Dass Humberg von Bundesregierungen offenbar mehr hält als Horst, zeugt andererseits von einer nicht ungefähren Naivität, fast ähnlich der, mit der sich Horst dem Internet annähert. Dass Humberg generell eher ein Leisetreter denn tatsächlicher Rebell ist, beweisen auch seine immer wieder eingestreuten Erinnerungen an seine Studentenzeit, die mit bisweilen etwas anbiederndem Humor einhergehen und letztlich arg harmlos ausgefallen sind. In erster Linie dienen sie als längerer Abriss über die damalige Erstvernetzung seines Studentenwohnheims und gibt damit Einblicke in die Anfangszeit der flächendeckenden Verbreitung von Internetanschlüssen. Sie unterscheiden sich von den oftmals moritatischen, ihren Lerneffekt durch eine Art Moral erzielenden übrigen, in der Gegenwart verankerten Abhandlungen.

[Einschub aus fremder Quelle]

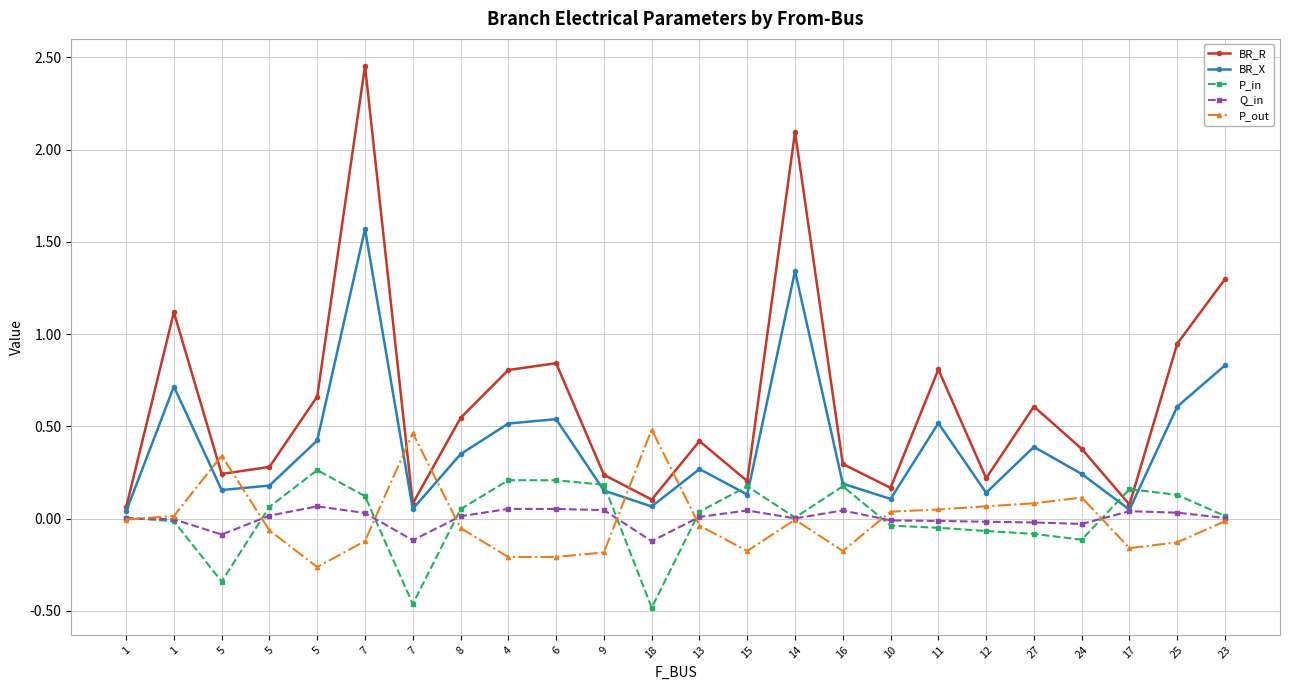

What are all the series names shown in the legend?

BR_R, BR_X, P_in, Q_in, P_out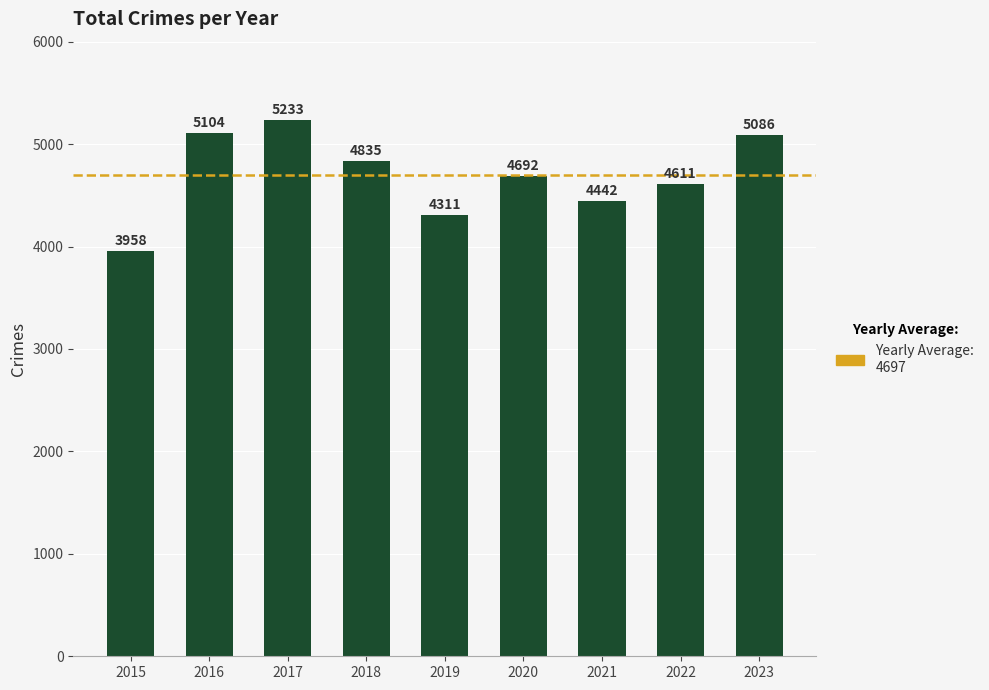

The chart shows a value of 2075 at 2020. True or false?

False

Aufgrund seines informativen Mehrwerts erscheint mir „Der alte Mann und das Netz“ recht gut für zur Selbstironie fähige ältere Semester geeignet, die nach der Lektüre selbst entscheiden könnten, ob sie die grundlegenden Dinge verstanden haben und es sich zutrauen, sich das Internet zunutze zu machen oder ob sie angesichts der beschriebenen Herausforderungen und Gefahren doch besser verzichten.
Der witzige Anhang, die „Hottipedia“ mit sehr eigenwilligen Begriffserklärungen, rundet das 2015 im Goldmann-Verlag erschienene Buch ab, das für meinen Geschmack gern noch frecher hätte ausfallen dürfen und auf seine irritierende, weil zu durchschaubare angebliche Authentizität besser ebenso verzichtet hätte wie auf manch halbgare Anekdote oder nicht zu Ende gedachte, an den Haaren herbeigezogene Konstruktion. Ein kurzweiliger Spaß ist es dank manch scharfer Beobachtung Humbergs und seiner komödiantischen Aufbereitung über weite Strecken jedoch allemal und verleiht evtl. auch manch DAU-Geschädigtem ein Gefühl der Genugtuung.